** Opening Given data block **

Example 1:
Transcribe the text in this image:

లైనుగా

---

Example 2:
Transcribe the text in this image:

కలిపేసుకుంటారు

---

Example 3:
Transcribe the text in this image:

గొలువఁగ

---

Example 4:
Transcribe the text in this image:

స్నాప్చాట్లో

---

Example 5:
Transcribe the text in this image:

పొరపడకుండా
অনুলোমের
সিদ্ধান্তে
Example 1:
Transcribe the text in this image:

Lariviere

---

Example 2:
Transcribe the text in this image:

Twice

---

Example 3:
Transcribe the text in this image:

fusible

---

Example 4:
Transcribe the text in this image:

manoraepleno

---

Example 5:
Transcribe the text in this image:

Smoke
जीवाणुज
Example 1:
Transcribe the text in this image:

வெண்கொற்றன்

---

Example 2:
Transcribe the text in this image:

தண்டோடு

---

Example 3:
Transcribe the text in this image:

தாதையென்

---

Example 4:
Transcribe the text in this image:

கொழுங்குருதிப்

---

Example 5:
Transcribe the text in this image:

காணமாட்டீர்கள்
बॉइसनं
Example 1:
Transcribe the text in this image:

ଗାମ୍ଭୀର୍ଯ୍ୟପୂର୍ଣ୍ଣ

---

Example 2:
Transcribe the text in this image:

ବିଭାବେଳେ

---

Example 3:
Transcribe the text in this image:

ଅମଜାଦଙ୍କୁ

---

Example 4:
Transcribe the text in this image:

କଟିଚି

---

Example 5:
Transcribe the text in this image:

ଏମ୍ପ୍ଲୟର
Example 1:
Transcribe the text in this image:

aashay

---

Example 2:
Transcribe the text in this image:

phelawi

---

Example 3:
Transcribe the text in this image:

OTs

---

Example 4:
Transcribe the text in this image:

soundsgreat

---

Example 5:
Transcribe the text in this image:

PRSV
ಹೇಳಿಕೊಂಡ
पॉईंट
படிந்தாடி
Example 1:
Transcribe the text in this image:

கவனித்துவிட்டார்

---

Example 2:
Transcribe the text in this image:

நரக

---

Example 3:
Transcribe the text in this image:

** Closing Given data block **

### What you are asked to do:
From the first line to the last, write out the data exactly.

### Output for this task:
Example 1:
Transcribe the text in this image:

లైనుగా

---

Example 2:
Transcribe the text in this image:

కలిపేసుకుంటారు

---

Example 3:
Transcribe the text in this image:

గొలువఁగ

---

Example 4:
Transcribe the text in this image:

స్నాప్చాట్లో

---

Example 5:
Transcribe the text in this image:

పొరపడకుండా
অনুলোমের
সিদ্ধান্তে
Example 1:
Transcribe the text in this image:

Lariviere

---

Example 2:
Transcribe the text in this image:

Twice

---

Example 3:
Transcribe the text in this image:

fusible

---

Example 4:
Transcribe the text in this image:

manoraepleno

---

Example 5:
Transcribe the text in this image:

Smoke
जीवाणुज
Example 1:
Transcribe the text in this image:

வெண்கொற்றன்

---

Example 2:
Transcribe the text in this image:

தண்டோடு

---

Example 3:
Transcribe the text in this image:

தாதையென்

---

Example 4:
Transcribe the text in this image:

கொழுங்குருதிப்

---

Example 5:
Transcribe the text in this image:

காணமாட்டீர்கள்
बॉइसनं
Example 1:
Transcribe the text in this image:

ଗାମ୍ଭୀର୍ଯ୍ୟପୂର୍ଣ୍ଣ

---

Example 2:
Transcribe the text in this image:

ବିଭାବେଳେ

---

Example 3:
Transcribe the text in this image:

ଅମଜାଦଙ୍କୁ

---

Example 4:
Transcribe the text in this image:

କଟିଚି

---

Example 5:
Transcribe the text in this image:

ଏମ୍ପ୍ଲୟର
Example 1:
Transcribe the text in this image:

aashay

---

Example 2:
Transcribe the text in this image:

phelawi

---

Example 3:
Transcribe the text in this image:

OTs

---

Example 4:
Transcribe the text in this image:

soundsgreat

---

Example 5:
Transcribe the text in this image:

PRSV
ಹೇಳಿಕೊಂಡ
पॉईंट
படிந்தாடி
Example 1:
Transcribe the text in this image:

கவனித்துவிட்டார்

---

Example 2:
Transcribe the text in this image:

நரக

---

Example 3:
Transcribe the text in this image:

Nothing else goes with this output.